2. Control method according to claim 1, characterized in

• a) that a current difference signal Δ i of a predetermined current reference signal i _w and a detected, to the load current (i 6) proportional current feedback signal _x i in accordance with: Δ i = i _w - is formed i _x,
• b) this current difference signal is compared with predeterminable different 1st and 2nd current difference limit values (H 1 , H 2 ),
• c) that a 1st limit value violation signal (K 1 ) is generated or assumes the logical value 1 if the current difference signal ( Δ i ) exceeds the predefinable 1st current difference limit value (H 1 ),
• d) that a second limit value exceeding signal (K 2 ) is generated or assumes the logical value 1 if the current difference signal ( Δ i ) exceeds the predefinable second current difference limit value (H 2 ),
• e) that a 1st coding signal (S 1 ' ) for selecting a load voltage ( 6 ) to be applied to the 1st voltage value (+ U _d ) is generated if neither the 1st nor the 2nd limit value violation signal (K 1 , K 2 ) have the logical value 1,
• f) that an inverse to the 1st coding signal (S 1 ' ) 2nd coding signal (S 2' ) for selecting one to be applied to the load ( 6 ) the 2nd voltage value (- U _d ) is generated and
• g) that a freewheel switch-on signal (S 17 ) is generated or assumes the logical value 1 if only the 1st limit value exceeding signal (K 1 ) or only the 2nd limit value exceeding signal (K 2 ) has the logical value 1.

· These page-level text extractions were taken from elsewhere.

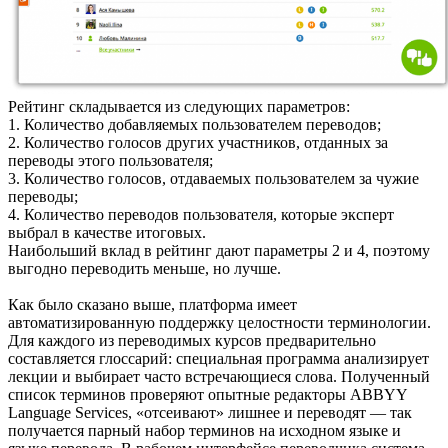
Рейтинг складывается из следующих параметров:
1. Количество добавляемых пользователем переводов;
2. Количество голосов других участников, отданных за
переводы этого пользователя;
3. Количество голосов, отдаваемых пользователем за чужие
переводы;
4. Количество переводов пользователя, которые эксперт
выбрал в качестве итоговых.
Наибольший вклад в рейтинг дают параметры 2 и 4, поэтому
выгодно переводить меньше, но лучше.
Как было сказано выше, платформа имеет
автоматизированную поддержку целостности терминологии.
Для каждого из переводимых курсов предварительно
составляется глоссарий: специальная программа анализирует
лекции и выбирает часто встречающиеся слова. Полученный
список терминов проверяют опытные редакторы ABBYY
Language Services, «отсеивают» лишнее и переводят — так
получается парный набор терминов на исходном языке и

3. Control method according to claim 2, characterized in

• a) that the 1st and 2nd current difference limit values (H 1 , H 2 ) are chosen symmetrically with respect to the zero value of the current difference signal ( Δ i) ,
• b) that the 1st and 2nd limit value exceeding signal on (K 1 , K 2 ) each assume the logical value 0 if the current difference signal ( Δ i) raises the respective current difference limit value (H 1/2 , H 2/2 ) exceeds, and
• c) that the 1st and 2nd limit value exceeding signal (K 1 , K 2 ) each assume the logical value 1 if the current difference signal ( Δ i) drops the respective current difference limit value (- H 1/2 , - H 2/2 ) exceeds.